O ex-ministro também defendeu uma reforma tributária ampla e não as propostas enviadas por Guedes ao Congresso, com mudanças no Imposto de Renda, que está parada no Senado. Questionado se já conversou com Lula, Meirelles afirmou que ainda não é o momento, porque é necessário, agora, um intervalo para a tomada de decisões. "É preciso acalmar, ver as prioridades na Saúde, na Educação, na Segurança e, a partir daí, começar as discussões de política econômica. Mas tudo no tempo certo", disse.

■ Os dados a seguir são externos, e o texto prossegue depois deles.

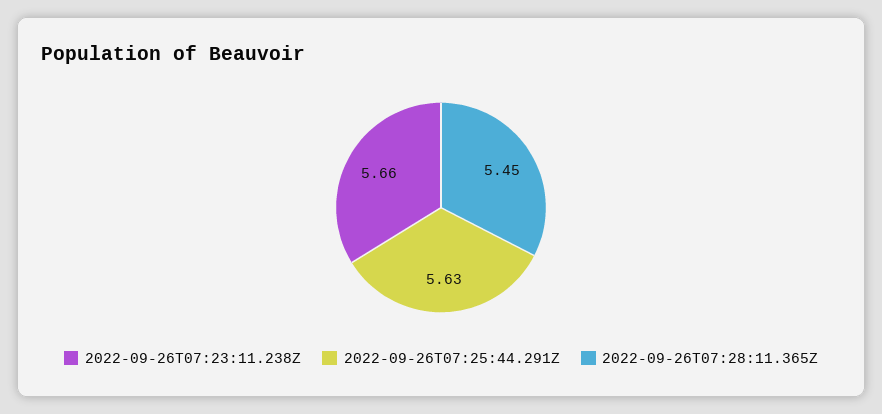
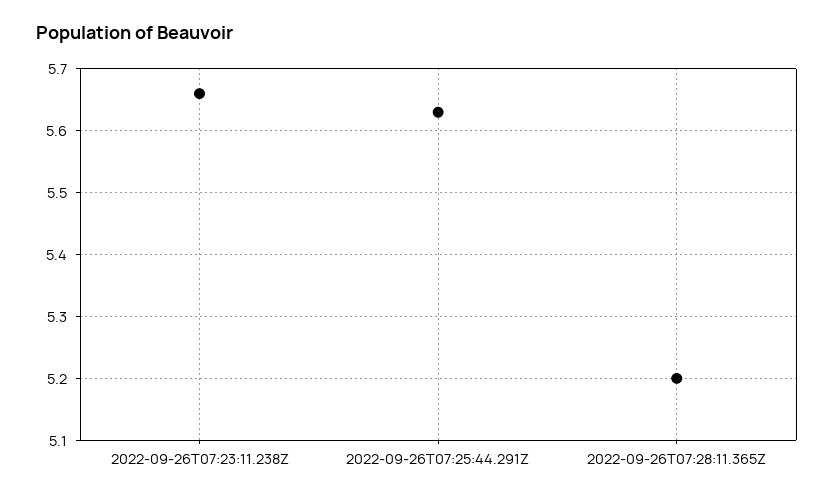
2022-09-26T07:28:11.365Z: 5.45 -> 5.2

Analistas ouvidos pelo Correio observam que, para conseguir governabilidade, Lula precisará negociar tanto com congressistas que participaram da frente ampla que o elegeu quanto com o Centrão. Na avaliação do cientista político e especialista em relações internacionais Wagner Parente, CEO da BMJ Consultores Associados, a primeira batalha de Lula será reconquistar o orçamento público. "Ela começará mesmo antes de assumir em janeiro. É bem provável que haja a tentativa de tornar o orçamento secreto impositivo por meio de uma emenda constitucional. Caso essa manobra seja bem-sucedida, Lula assumirá com menos força para negociar com o Congresso", destacou.

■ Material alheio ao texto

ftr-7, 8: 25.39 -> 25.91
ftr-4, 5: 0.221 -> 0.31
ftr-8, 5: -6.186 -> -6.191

O segundo desafio será manter unida a frente ampla que o elegeu. "O Partido dos Trabalhadores não é conhecido por dividir o poder. Caso os cargos mais importantes sejam ocupados com nomes como Fernando Haddad, Aloizio Mercadante e Gleisi Hoffmann, é bem provável que a base se esfacela antes da posse", alertou. Por fim, de acordo com Parente, será muito importante buscar o retorno da tranquilidade institucional, em especial na relação com o Supremo Tribunal Federal e o Congresso Nacional — "fundamental para prover a estabilidade que atrai investimentos, emprego e renda".

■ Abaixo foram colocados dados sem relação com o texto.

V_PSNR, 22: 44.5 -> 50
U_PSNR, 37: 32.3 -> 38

O cientista político Christopher Garman, diretor para as Américas do Eurasia Group, destacou que o novo governo deverá começar com um tom moderado. "Lula vai precisar governar com o centro político e a indicação dele nessa direção foi a escolha de Geraldo Alckmin como vice na chapa. Acredito que ele terá um papel importante na atuação do governo, inclusive, para escolher os integrantes da equipe", pontuou.
Turbulência
Na avaliação de Garman, o cenário econômico será mais turbulento em 2023, com desaceleração das economias global e brasileira. "O ambiente será difícil para Lula, porque a economia vai desacelerar e o cenário político será adverso. Vemos que a lua de mel dos presidentes de esquerda eleitos na América Latina com a opinião pública foi curta e a aprovação, agora, está baixa", salientou. Para ele, o desafio maior do novo governo será conciliar a demanda de mais gastos sem gerar uma crise de confiança. "Será preciso fazer a economia crescer, de modo a ampliar o gasto público sem aumentar a carga tributária. Lula estará em uma linha tênue no início de governo."
Ele lembrou que, entre as apostas para a equipe econômica, além de Meirelles, está o economista Persio Arida, um dos pais do Plano Real. "Não me espantaria com esses nomes, acho que isso ainda está em aberto. Aposto mais em alguém com um perfil mais político", completou.